◆ How to complete this task: Copy out all lines in the data below containing the string "index".

··· Data in this exercise ···

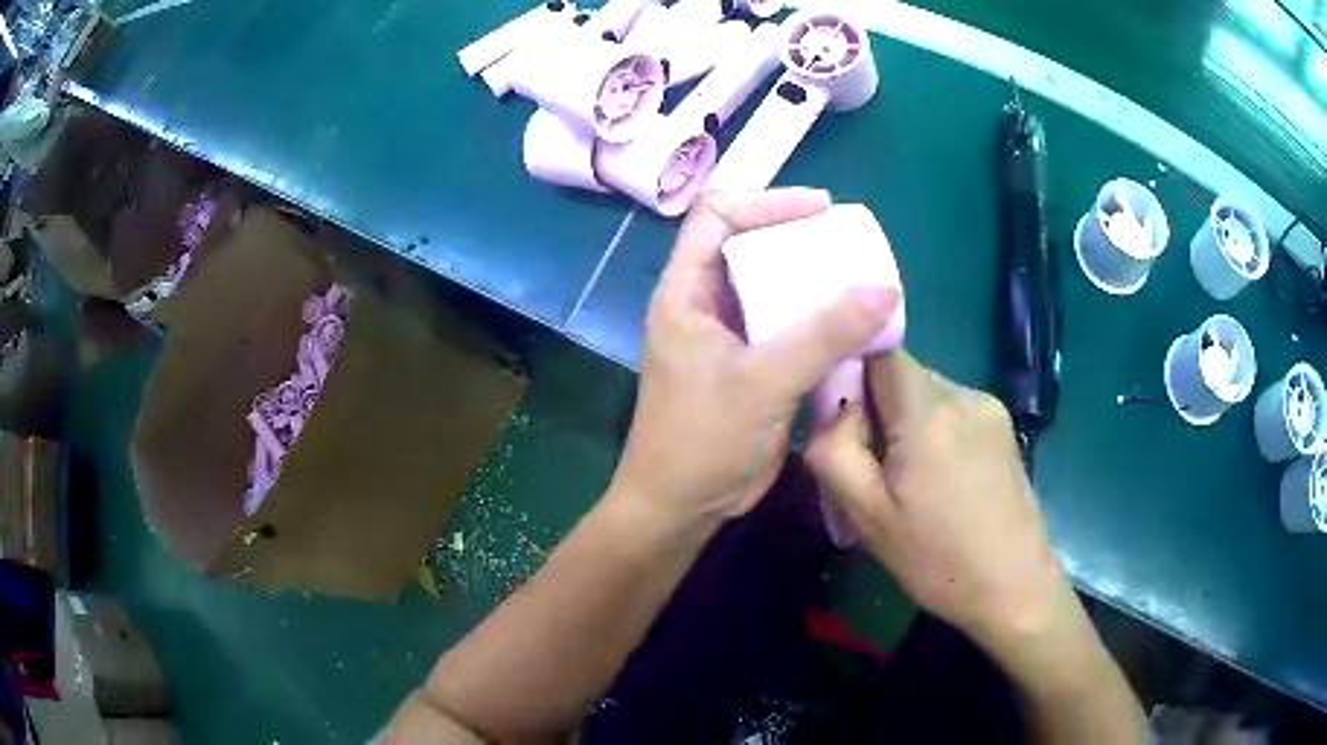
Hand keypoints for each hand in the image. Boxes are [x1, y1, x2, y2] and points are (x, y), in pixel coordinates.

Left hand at [613, 189, 898, 523]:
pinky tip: (850, 324)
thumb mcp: (764, 381)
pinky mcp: (749, 365)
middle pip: (748, 246)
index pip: (716, 215)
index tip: (821, 210)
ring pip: (770, 287)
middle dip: (796, 239)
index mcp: (685, 292)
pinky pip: (785, 325)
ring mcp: (726, 335)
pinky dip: (815, 319)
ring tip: (857, 278)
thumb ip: (824, 333)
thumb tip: (885, 288)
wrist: (682, 506)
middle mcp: (703, 304)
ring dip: (810, 281)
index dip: (766, 201)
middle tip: (847, 244)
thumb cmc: (703, 439)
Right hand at [805, 351, 1073, 647]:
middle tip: (871, 467)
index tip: (842, 419)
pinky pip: (952, 410)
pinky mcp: (1003, 426)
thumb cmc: (936, 558)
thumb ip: (834, 451)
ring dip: (906, 422)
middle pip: (902, 374)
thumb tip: (828, 410)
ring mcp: (988, 407)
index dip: (852, 372)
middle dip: (877, 408)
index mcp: (927, 412)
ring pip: (927, 393)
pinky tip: (940, 480)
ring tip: (908, 480)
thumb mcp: (868, 515)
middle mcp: (963, 394)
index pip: (879, 350)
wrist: (1012, 585)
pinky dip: (933, 431)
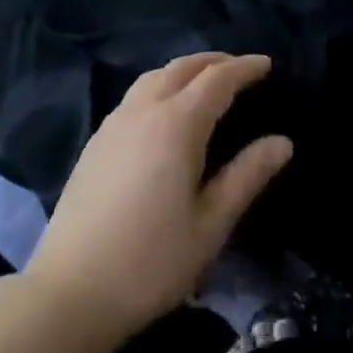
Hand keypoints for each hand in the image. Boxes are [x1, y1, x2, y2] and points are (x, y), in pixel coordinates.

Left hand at [24, 52, 292, 348]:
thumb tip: (283, 142)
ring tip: (205, 83)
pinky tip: (165, 111)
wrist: (70, 291)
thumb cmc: (150, 261)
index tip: (266, 64)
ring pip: (155, 76)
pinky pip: (136, 95)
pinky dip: (161, 85)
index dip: (244, 68)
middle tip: (240, 69)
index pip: (217, 79)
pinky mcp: (96, 140)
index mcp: (177, 123)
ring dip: (184, 70)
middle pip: (183, 67)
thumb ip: (247, 176)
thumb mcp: (210, 225)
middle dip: (214, 61)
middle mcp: (145, 110)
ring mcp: (115, 122)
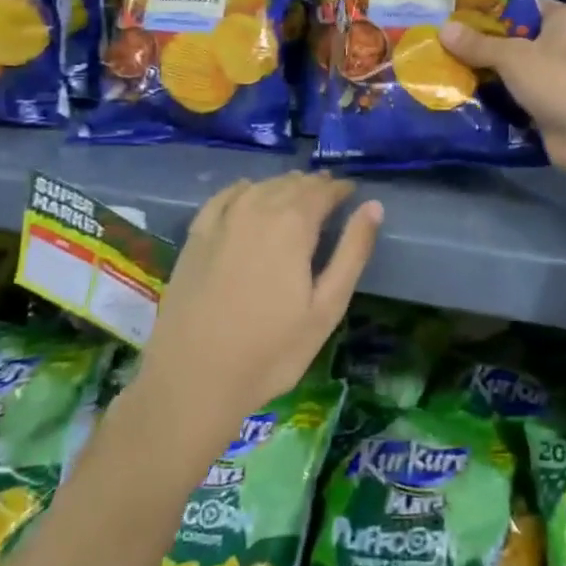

···

◆ Response area:
index pip: (716, 215)
index tip: (821, 210)
index mcp: (685, 292)
index dip: (766, 201)
index tip: (842, 419)
index dip: (852, 372)
index mcp: (927, 412)
index pip: (879, 350)
index tip: (266, 64)
index dip: (244, 68)
index pip: (217, 79)
index mcp: (177, 123)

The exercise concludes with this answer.